• **Text section**
_ _ _ _

Linear regression analysis has been called the “Hello World” of machine learning, because it’s both easy to understand and very powerful. And it’s the first machine learning algorithm we’ve added to Tablesaw.

One of the best known applications of regression comes from the book Moneyball, which describes the use of data science at the Oakland A’s baseball team. My analysis is based on a lecture given in the EdX course: MITx: 15.071x The Analytics Edge. If you’re new to data analytics, I would *strongly* recommend this course.

Moneyball is a great example of how to apply data science to solve a business problem. For the A’s, the business problem was “How do we make the playoffs?” They break that problem down into simpler problems that can be solved with data science. Their approach is summarized in the diagram below:

In baseball, you make the playoffs by winning more games than your rivals. The number of games the rivals win is out of your control so the A’s looked instead at how many wins it took historically to make the playoffs. They decided that 95 wins would give them a strong chance. Here’s how we might check that assumption in Tablesaw.

// Get the data
Table baseball = Table.createFromCsv("data/baseball.csv");
// filter to the data available at the start of the 2002 season
Table moneyball = baseball.selectWhere(column("year").isLessThan(2002));

We can check the assumption visually by plotting wins per year in a way that separates the teams who make the playoffs from those who don’t. This code produces the chart below:

NumericColumn wins = moneyball.nCol("W");
NumericColumn year = moneyball.nCol("Year");
Column playoffs = moneyball.column("Playoffs");
XchartScatter.show("Regular season wins by year", wins, year, moneyball.splitOn(playoffs));

Teams that made the playoffs are shown as greenish points. If you draw a vertical line at 95 wins, you can see that it’s very likely that a team that wins over 95 games will make the playoffs. So far so good.

Unfortunately, you can’t directly control the number of games you win. We need to go deeper. At the next level, we hypothesize that the number of wins can be predicted by the number of Runs Scored during the season, combined with the number of Runs Allowed.

To check this assumption we compute Run Difference as Runs Scored – Runs Allowed:

IntColumn runDifference = moneyball.shortColumn("RS").subtract(moneyball.shortColumn("RA"));
moneyball.addColumn(runDifference);
runDifference.setName("RD");

Now lets see if Run Difference is correlated with Wins. We use a scatter plot again:

Scatter.show("RD x Wins", moneyball.numericColumn("RD"), moneyball.numericColumn("W"));

Our plot shows a strong linear relation between the two. Lets create our first predictive model using linear regression, with runDifference as the explanatory variable.

LeastSquares winsModel = LeastSquares.train(wins, runDifference);

If we print our “winsModel”, it produces the output below:

Linear Model:
Residuals:
Min 1Q Median 3Q Max
-14.2662 -2.6511 0.1282 2.9365 11.6570
Coefficients:
Estimate Std.Error t value Pr(>|t|)

_ _ _ _

• **Dataset extract**
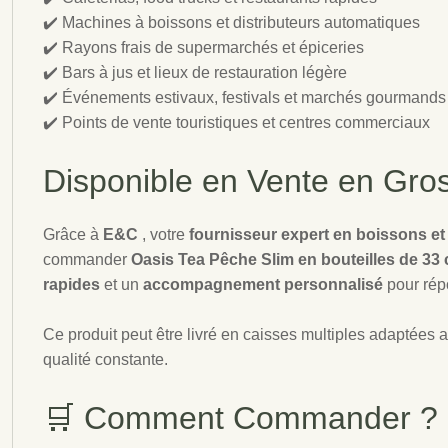
✔️ Machines à boissons et distributeurs automatiques
✔️ Rayons frais de supermarchés et épiceries
✔️ Bars à jus et lieux de restauration légère
✔️ Événements estivaux, festivals et marchés gourmands
✔️ Points de vente touristiques et centres commerciaux
Disponible en Vente en Gro
Grâce à
E&C
, votre
fournisseur expert en boissons et
commander
Oasis Tea Pêche Slim en bouteilles de 33 
rapides
et un
accompagnement personnalisé
pour rép
Ce produit peut être livré en caisses multiples adaptées a
qualité constante.
🛒 Comment Commander ?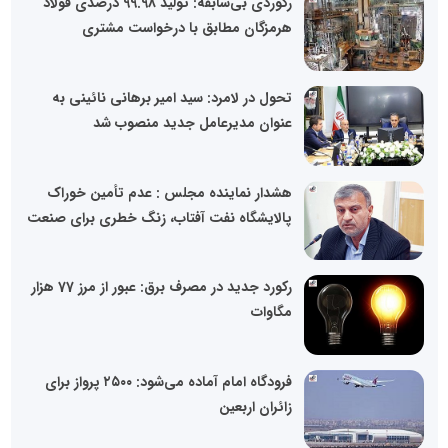
رکوردی بی‌سابقه: تولید 99.98 درصدی فولاد
هرمزگان مطابق با درخواست مشتری
تحول در لامرد: سید امیر برهانی نائینی به
عنوان مدیرعامل جدید منصوب شد
هشدار نماینده مجلس : عدم تأمین خوراک
پالایشگاه نفت آفتاب، زنگ خطری برای صنعت
رکورد جدید در مصرف برق: عبور از مرز 77 هزار
مگاوات
فرودگاه امام آماده می‌شود: ۲۵۰۰ پرواز برای
زائران اربعین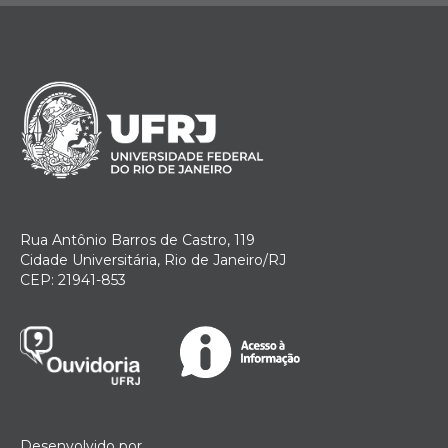
Rua Antônio Barros de Castro, 119
Cidade Universitária, Rio de Janeiro/RJ
CEP: 21941-853
Desenvolvido por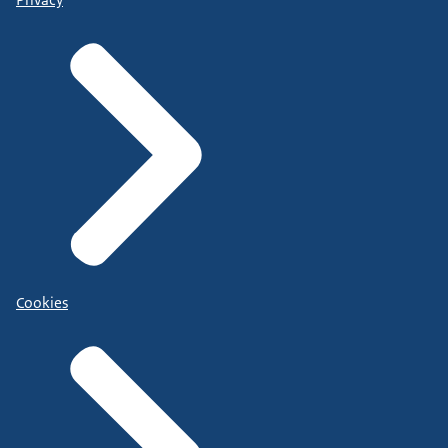
Cookies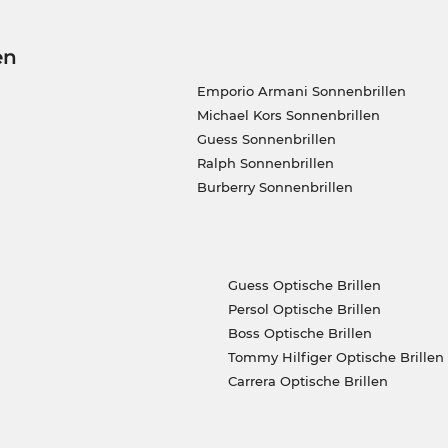
en
Emporio Armani Sonnenbrillen
Michael Kors Sonnenbrillen
Guess Sonnenbrillen
Ralph Sonnenbrillen
Burberry Sonnenbrillen
Guess Optische Brillen
Persol Optische Brillen
Boss Optische Brillen
Tommy Hilfiger Optische Brillen
Carrera Optische Brillen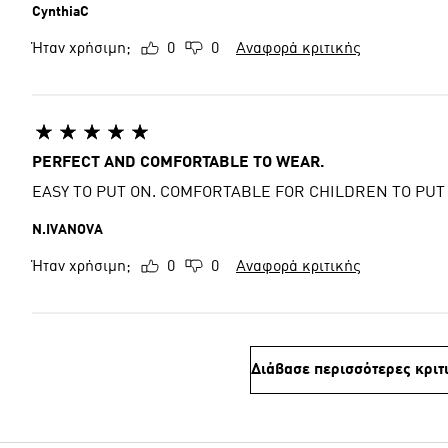
CynthiaC
Ήταν χρήσιμη;
0
0
Αναφορά κριτικής
PERFECT AND COMFORTABLE TO WEAR.
EASY TO PUT ON. COMFORTABLE FOR CHILDREN TO PUT 
N.IVANOVA
Ήταν χρήσιμη;
0
0
Αναφορά κριτικής
Διάβασε περισσότερες κριτ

_ _ _ _

• **Task list**
[A] Copy the passage of the linear regression tutorial word for word, beginning at the words "Our plot shows" and stopping after the words "t value Pr(>|t|)".
[B] According to the linear regression tutorial, how many wins did the A's decide would give them a strong chance of making the playoffs?

• **Responses to the tasks**
[A]
Our plot shows a strong linear relation between the two. Lets create our first predictive model using linear regression, with runDifference as the explanatory variable.

LeastSquares winsModel = LeastSquares.train(wins, runDifference);

If we print our “winsModel”, it produces the output below:

Linear Model:
Residuals:
Min 1Q Median 3Q Max
-14.2662 -2.6511 0.1282 2.9365 11.6570
Coefficients:
Estimate Std.Error t value Pr(>|t|)

[B] 95 wins